Description of the task ->
Lines from the line with "the Pnyx, Pheidon." to the line with "They reached the" in the entries below, and only those, must be output exactly, with both ends included.

────────────────

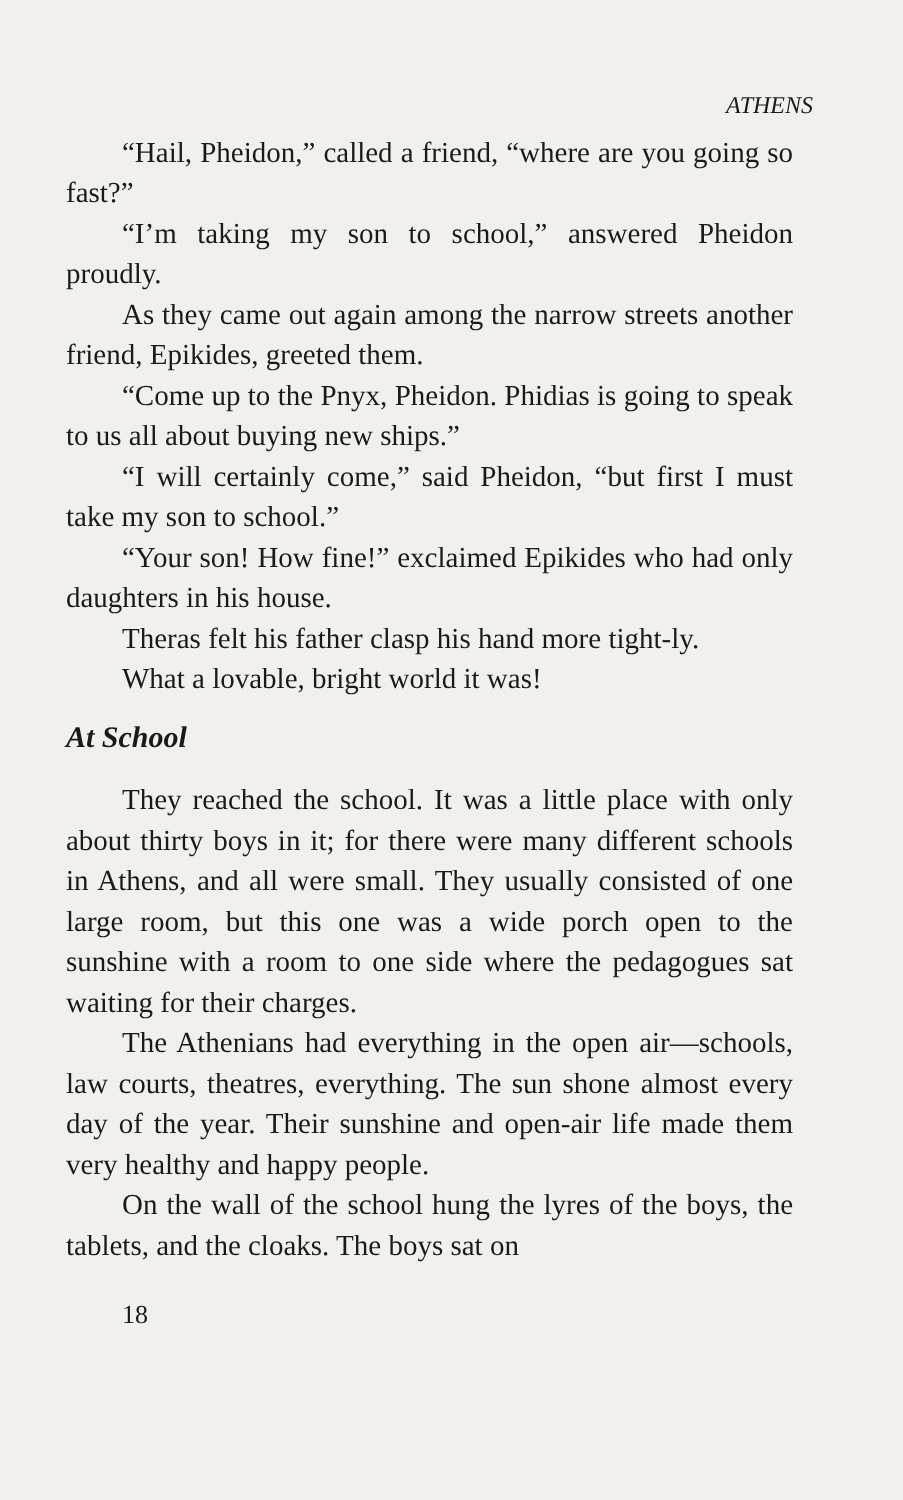ATHENS
“Hail, Pheidon,” called a friend, “where are you going so fast?”
“I’m taking my son to school,” answered Pheidon proudly.
As they came out again among the narrow streets another friend, Epikides, greeted them.
“Come up to the Pnyx, Pheidon. Phidias is going to speak to us all about buying new ships.”
“I will certainly come,” said Pheidon, “but first I must take my son to school.”
“Your son! How fine!” exclaimed Epikides who had only daughters in his house.
Theras felt his father clasp his hand more tight-ly.
What a lovable, bright world it was!
At School
They reached the school. It was a little place with only about thirty boys in it; for there were many different schools in Athens, and all were small. They usually consisted of one large room, but this one was a wide porch open to the sunshine with a room to one side where the pedagogues sat waiting for their charges.
The Athenians had everything in the open air—schools, law courts, theatres, everything. The sun shone almost every day of the year. Their sunshine and open-air life made them very healthy and happy people.
On the wall of the school hung the lyres of the boys, the tablets, and the cloaks. The boys sat on
18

────────────────

Task answer ->
“Come up to the Pnyx, Pheidon. Phidias is going to speak to us all about buying new ships.”
“I will certainly come,” said Pheidon, “but first I must take my son to school.”
“Your son! How fine!” exclaimed Epikides who had only daughters in his house.
Theras felt his father clasp his hand more tight-ly.
What a lovable, bright world it was!
At School
They reached the school. It was a little place with only about thirty boys in it; for there were many different schools in Athens, and all were small. They usually consisted of one large room, but this one was a wide porch open to the sunshine with a room to one side where the pedagogues sat waiting for their charges.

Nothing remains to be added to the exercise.